Escucharon el motor del coche antes de que Jesús volviera a reunirse con ellas.

Un instante después, Juan Olmedo, con la cara blanca como un papel y una cierta

brusquedad mecánica en todos sus movimientos que desmentía a medias la

tranquilidad que intentaba aparentar, extendió el brazo derecho en un ademán

mudo para apartar a Sara y se arrodilló en el suelo, al lado de Maribel, sin dejar

de hacer un ruido extraño con la lengua, un chasquido rítmico, regular, como el

que emplean las madres para tranquilizar a los bebés. Tenía el ceño fruncido,

concentrado, un brillo de velocidad en los ojos, y una capacidad sorprendente

para hacer más de una cosa a la vez, y todas muy deprisa. Antes de examinar la

herida, mientras se sacaba del bolsillo del pantalón un paquete de guantes

estériles, estudió el charco que se extendía por el suelo, se puso el guante

izquierdo con los ojos fijos en la acera, se encajó el derecho midiendo la distancia

entre la caseta y el cuerpo tendido en el suelo, y cuando terminó, sin haberse

detenido a mirar a Maribel siquiera, ya había obtenido respuestas para un montón

de preguntas.

—Procura contestar sólo sí o no y hablar lo menos posible, ¿de acuerdo? ¿Tienes

frío?

—Sí.

—¿Cuánto frío?

—Cada vez más.

—Pero no tiritas.

—No.

—¿Tienes la sensación de estar a punto de tiritar de un momento a otro?

—No, creo que no, pero…

—No hables de más, Maribel.

¿Cuál es tu grupo sanguíneo?

—A positivo.

Sólo después levantó el vestido, observó la herida, estiró sus labios con las yemas

de los dedos, volvió a reunirlos, y por fin, manteniendo la mano derecha sobre su

vientre desgarrado, se inclinó sobre el rostro de Maribel.

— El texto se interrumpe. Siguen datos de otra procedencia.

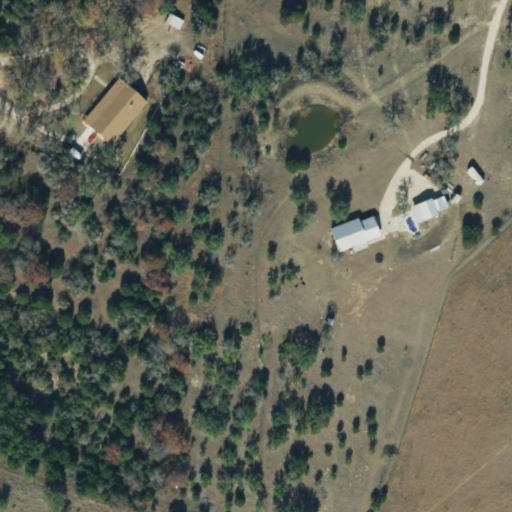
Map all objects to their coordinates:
building: (352, 232)
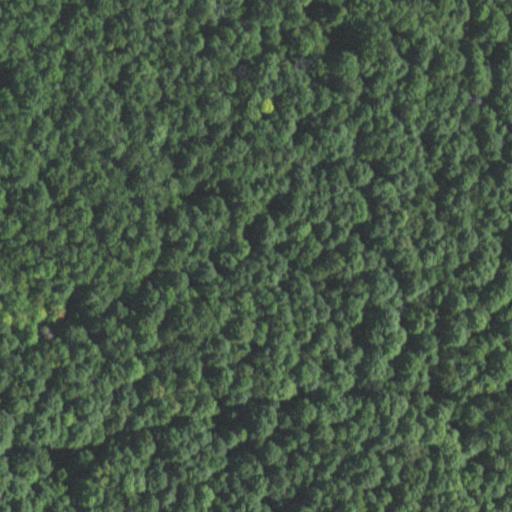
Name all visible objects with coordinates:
road: (254, 400)
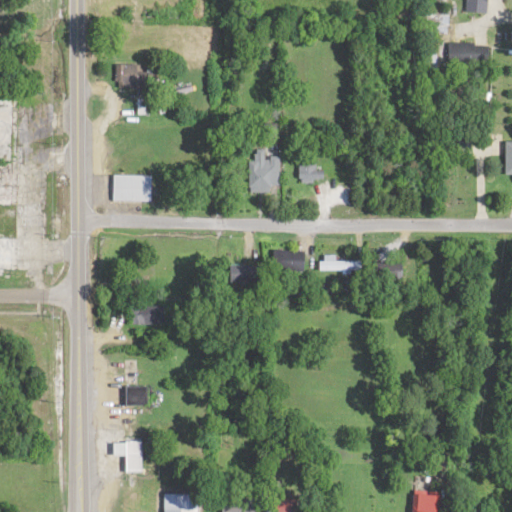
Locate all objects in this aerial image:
building: (478, 5)
building: (469, 56)
building: (130, 80)
building: (509, 161)
building: (265, 174)
building: (311, 175)
building: (133, 191)
building: (9, 199)
road: (294, 228)
road: (77, 255)
building: (10, 257)
building: (290, 264)
building: (341, 269)
building: (395, 274)
road: (38, 298)
building: (148, 318)
building: (139, 398)
building: (133, 458)
building: (182, 504)
building: (428, 504)
building: (282, 507)
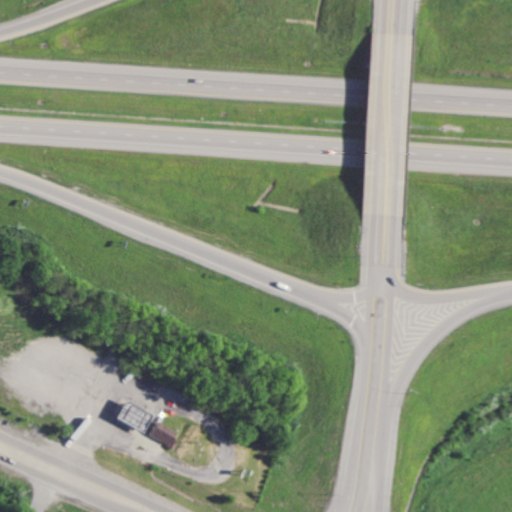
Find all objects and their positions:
road: (393, 16)
road: (49, 18)
road: (255, 85)
road: (386, 126)
road: (255, 146)
road: (206, 255)
road: (339, 296)
road: (441, 298)
road: (422, 338)
road: (372, 343)
road: (83, 415)
building: (133, 415)
gas station: (134, 416)
building: (134, 416)
building: (160, 431)
building: (162, 432)
road: (226, 461)
road: (70, 479)
road: (352, 489)
road: (361, 489)
road: (370, 489)
road: (45, 492)
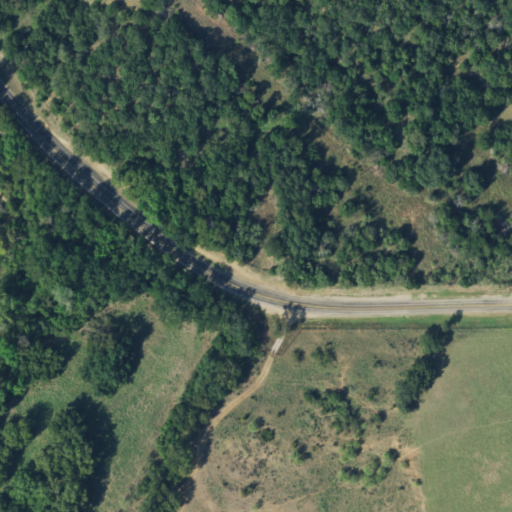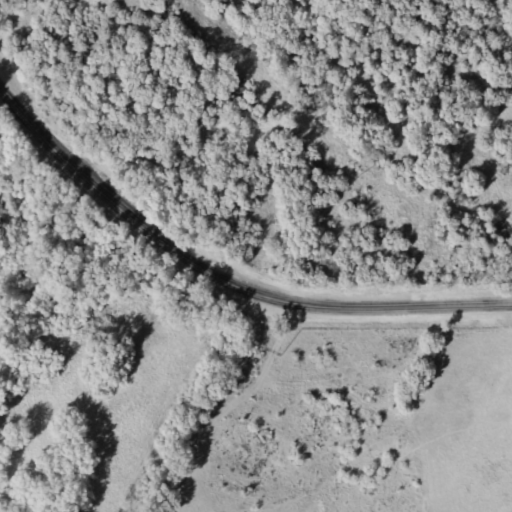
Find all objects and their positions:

—¿Con qué ha sido? –volvió a preguntar en una voz mucho más baja, y Sara, que

había empezado a llorar sin darse cuenta, comprendió por qué había tardado

tanto tiempo en atreverse a mirarla, y que no podía elevar sus palabras por

encima del volumen de aquel murmullo–.

Un cuchillo de cocina, un cuchillo de monte, una navaja…

—Una navaja.

—Automática.

—Sí.

—Con la hoja de un palmo…

–entonces volvió a mirar la herida y metió el dedo índice dentro con una

tranquilidad pasmosa– o un poco menos de un palmo, ¿no?